Die Betreuung wird vom Gericht bestimmt. Bei der Wahl des Betreuers entscheidet das Gericht im Sinne der zu betreuenden Person. Es ist nicht garantiert, dass der Betreuer aus der eigenen Familie bestimmt wird, das Gericht kann auch zu der Entscheidung kommen, dass ein extra dazu ausgebildeter Betreuer besser geeignet ist. Dies ist dann in der Regel ein Fremder. Die Betreuung durch einen Fremden wollen viele vermeiden. Und dafür gibt es zwei Optionen: Idealerweise liegt eine Vorsorgevollmacht vor, die im Zentralen Vorsorgeregister der Bundesnotarkammer registriert wurde. Kommt es dann zu einer Abfrage des Registers durch das Gericht, kann eingesehen werden, wer die Bevollmächtigten sind. Das Gericht informiert dann die Bevollmächtigten und die gerichtliche Betreuung wird verhindert. Liegt keine Vorsorgevollmacht vor, kann die Betroffene Person die Betreuung durch einen fremden vermeiden, indem sie dem Gericht vorsorglich einen Betreuer empfiehlt. Das Gericht berücksichtigt diese Empfehlung bei der Wahl des Betreuuers.

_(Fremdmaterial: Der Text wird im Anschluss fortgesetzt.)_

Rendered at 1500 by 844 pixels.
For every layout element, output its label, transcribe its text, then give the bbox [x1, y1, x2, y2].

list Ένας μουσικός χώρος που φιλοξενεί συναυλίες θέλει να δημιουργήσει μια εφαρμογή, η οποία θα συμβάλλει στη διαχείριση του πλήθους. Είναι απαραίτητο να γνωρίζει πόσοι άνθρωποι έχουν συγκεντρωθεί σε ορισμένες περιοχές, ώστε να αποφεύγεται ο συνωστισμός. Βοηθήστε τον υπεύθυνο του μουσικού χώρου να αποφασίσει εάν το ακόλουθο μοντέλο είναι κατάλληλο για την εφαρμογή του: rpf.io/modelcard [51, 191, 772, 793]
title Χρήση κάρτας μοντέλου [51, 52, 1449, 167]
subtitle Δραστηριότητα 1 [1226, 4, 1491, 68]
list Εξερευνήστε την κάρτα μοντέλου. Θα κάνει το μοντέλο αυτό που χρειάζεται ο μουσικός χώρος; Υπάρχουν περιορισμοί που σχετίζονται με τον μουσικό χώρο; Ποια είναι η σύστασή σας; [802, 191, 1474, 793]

Und was hat die Patientenverfügung damit zu tun?
Die Patientenverfügung ist das bekannteste Vorsorgedokument, denn sie regelt ein emotionales Thema. Wann werden die Geräte abgestellt? Unter welchen Umständen ist das Leben nicht mehr lebenswert? Über diese Fragen wird in den Medien viel diskutiert. Aber dennoch gilt: die Patientenverfügung gilt nur für den Fall, dass der Patient selbst nicht ansprechbar ist. Und dann muss er durch jemanden vertreten werden, der in seinem Namen Entscheidungen trifft. Das ist entweder ein Bevollmächtigter, oder ein Betreuer. Und diese Person ist dann bei den Entscheidungen an den in der Patientenverfügung festgehaltenen Willen gebunden. Daher ist die Wahl des Vertreters entscheidend. Rechtzeitig einen Bevollmächtigten zu benennen spart allen Beteiligten Zeit und Sorgen.

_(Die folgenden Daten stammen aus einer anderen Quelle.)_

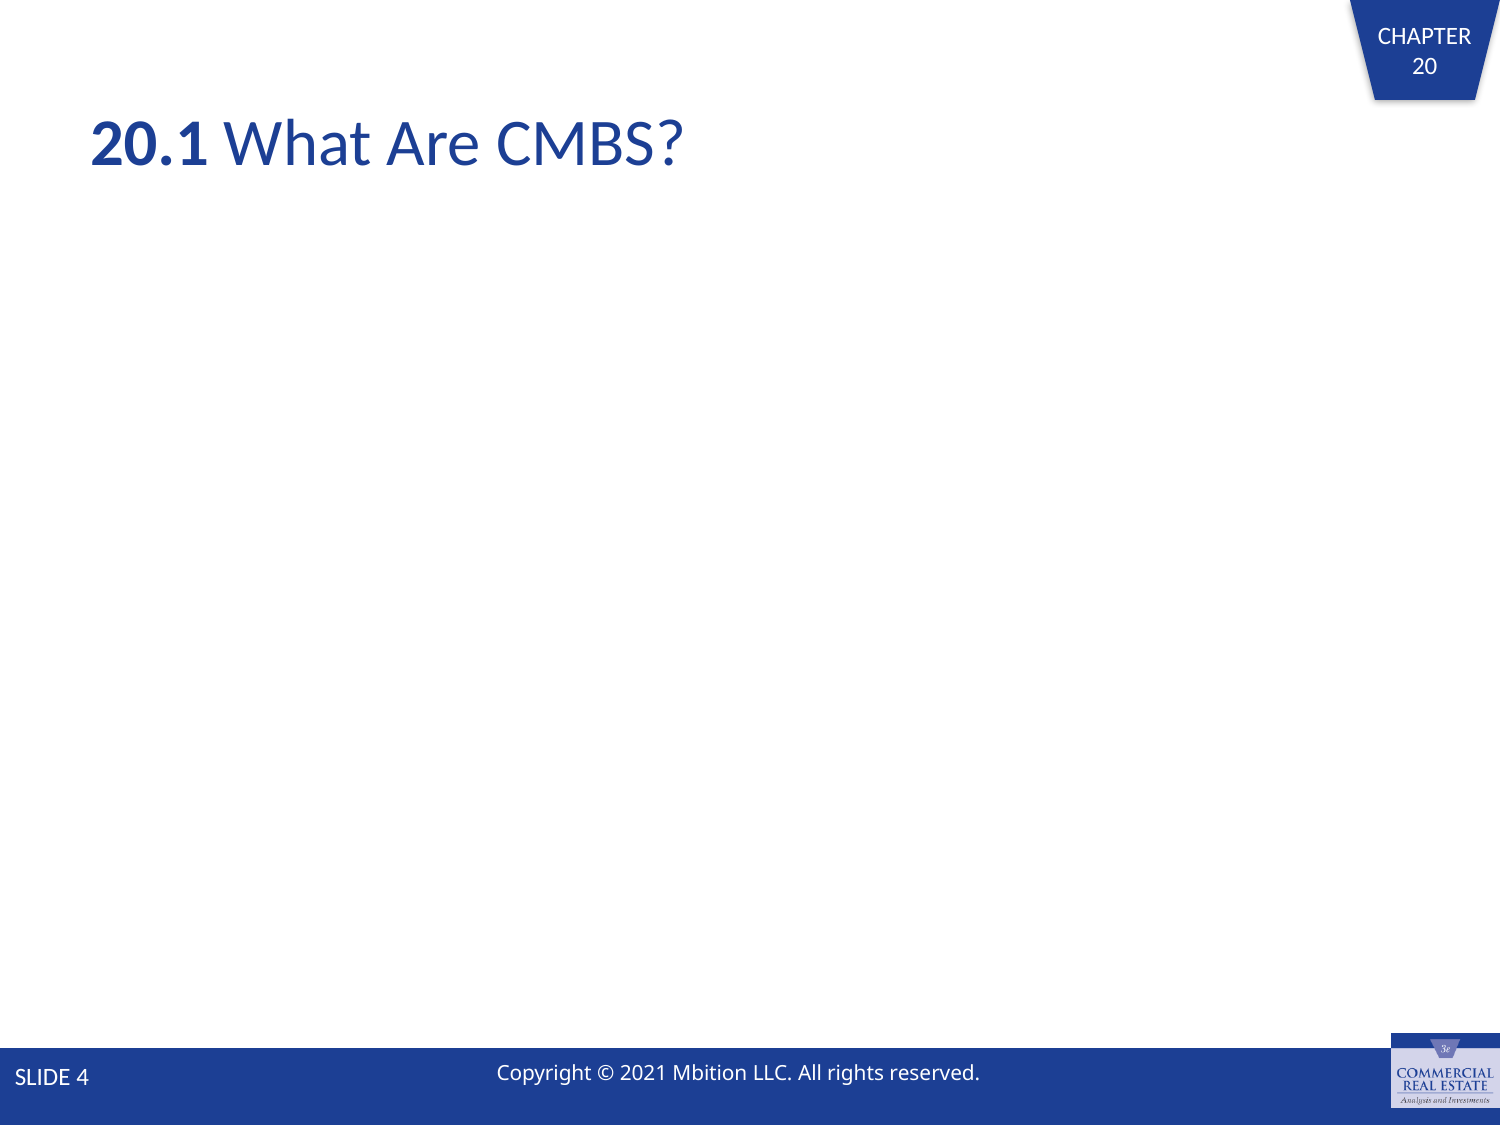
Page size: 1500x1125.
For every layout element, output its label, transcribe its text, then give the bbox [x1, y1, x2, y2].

title 20.1 What Are CMBS? [75, 45, 1375, 233]
picture [1391, 1033, 1500, 1108]
slide_number SLIDE 4 [0, 1052, 350, 1113]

Welches der Dokumente brauche ich denn nun?
Da Sie nun den Unterschied zwischen Vorsorgevollmacht, Betreuungsverfügung und Patientenverfügung kennen, wissen Sie: Sie brauchen alle drei Dokumente. Die Vollmacht, um Ihren Liebsten zu ermöglichen, Sie im Notfall zu vertreten und um die gerichtliche Betreuung zu vermeiden, die Betreuungsverfügung, um im Falle einer Betreuung keinen fremden als Betreuer zu bekommen und die Patientenverfügung, um Ärzten, Bevollmächtigten und Betreuern Ihren Patientenwillen rechtsverbindlich mitzuteilen.